The Cycle of Universes
The 13 universes of Neutronium: Parallel Wars are not separate historical periods. They are iterations — the four races' 13 attempts to reconstruct the Mega-Structure that the Ancient War destroyed. Each universe begins with the same board, the same races, the same resources, and the same strategic problem. Each universe ends when Paradox X is triggered — the three artifacts collected, the universe reset, the cycle beginning again.
What changes across universes is knowledge. The Recovered Memories system — a card mechanic that unlocks narrative fragments as certain conditions are met — delivers pieces of the Pre-Cycle Age's history that were not available in the previous universe. Players learn more about the Ancient War across cycles. They learn more about who built Alpha Core and why. They learn more about what enriched Neutronium actually does to the consciousness that it preserves. Each new universe is played with all the strategic knowledge of the previous ones, which is why the game's competitive dynamics shift dramatically from early universes to late ones.

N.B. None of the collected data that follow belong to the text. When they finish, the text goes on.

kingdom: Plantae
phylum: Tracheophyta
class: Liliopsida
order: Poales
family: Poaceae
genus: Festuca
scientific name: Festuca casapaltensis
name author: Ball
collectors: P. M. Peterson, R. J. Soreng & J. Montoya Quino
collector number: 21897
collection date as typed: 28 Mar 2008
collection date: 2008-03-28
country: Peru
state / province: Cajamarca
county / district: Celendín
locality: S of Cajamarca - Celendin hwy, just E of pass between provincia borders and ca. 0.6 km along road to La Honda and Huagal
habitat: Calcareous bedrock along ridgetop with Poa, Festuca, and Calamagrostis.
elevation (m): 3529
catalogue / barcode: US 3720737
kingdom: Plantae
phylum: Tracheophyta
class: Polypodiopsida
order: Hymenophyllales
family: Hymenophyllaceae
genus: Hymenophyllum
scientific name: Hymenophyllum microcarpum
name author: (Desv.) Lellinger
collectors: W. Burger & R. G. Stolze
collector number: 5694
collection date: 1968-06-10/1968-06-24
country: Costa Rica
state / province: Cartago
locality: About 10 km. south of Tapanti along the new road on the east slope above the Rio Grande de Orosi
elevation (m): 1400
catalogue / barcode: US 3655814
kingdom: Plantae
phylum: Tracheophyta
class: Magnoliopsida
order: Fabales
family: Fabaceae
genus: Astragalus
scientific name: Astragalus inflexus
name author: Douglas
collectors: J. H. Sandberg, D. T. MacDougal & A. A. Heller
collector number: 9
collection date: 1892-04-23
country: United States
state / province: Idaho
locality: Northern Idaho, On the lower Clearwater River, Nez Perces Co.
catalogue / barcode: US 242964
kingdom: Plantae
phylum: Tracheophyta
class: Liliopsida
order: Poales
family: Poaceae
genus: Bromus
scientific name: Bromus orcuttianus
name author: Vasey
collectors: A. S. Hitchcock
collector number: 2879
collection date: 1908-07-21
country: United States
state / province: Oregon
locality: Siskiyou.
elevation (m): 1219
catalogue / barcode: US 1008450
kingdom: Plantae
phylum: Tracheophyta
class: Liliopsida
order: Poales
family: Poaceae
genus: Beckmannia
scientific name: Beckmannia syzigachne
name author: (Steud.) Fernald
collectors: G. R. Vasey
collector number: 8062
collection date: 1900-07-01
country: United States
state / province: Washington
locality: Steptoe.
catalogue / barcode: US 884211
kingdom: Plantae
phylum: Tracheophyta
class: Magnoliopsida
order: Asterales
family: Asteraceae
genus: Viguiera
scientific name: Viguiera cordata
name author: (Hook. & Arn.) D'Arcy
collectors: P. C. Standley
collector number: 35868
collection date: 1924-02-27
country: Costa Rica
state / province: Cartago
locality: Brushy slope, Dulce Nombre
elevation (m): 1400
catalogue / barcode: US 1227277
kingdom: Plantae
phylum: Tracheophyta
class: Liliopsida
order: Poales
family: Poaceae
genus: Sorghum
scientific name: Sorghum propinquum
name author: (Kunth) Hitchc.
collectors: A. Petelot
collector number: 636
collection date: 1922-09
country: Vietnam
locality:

The 13th universe is the last opportunity to reconstruct the Mega-Structure correctly — or to choose not to. The lore of the Ancient War frames this choice: if the races rebuild the Mega-Structure, they complete the cycle that the Ancient War interrupted. If they prevent it, they break the cycle permanently. Both outcomes are winning conditions. Which one a player pursues depends entirely on what they believe the Ancient War was actually about.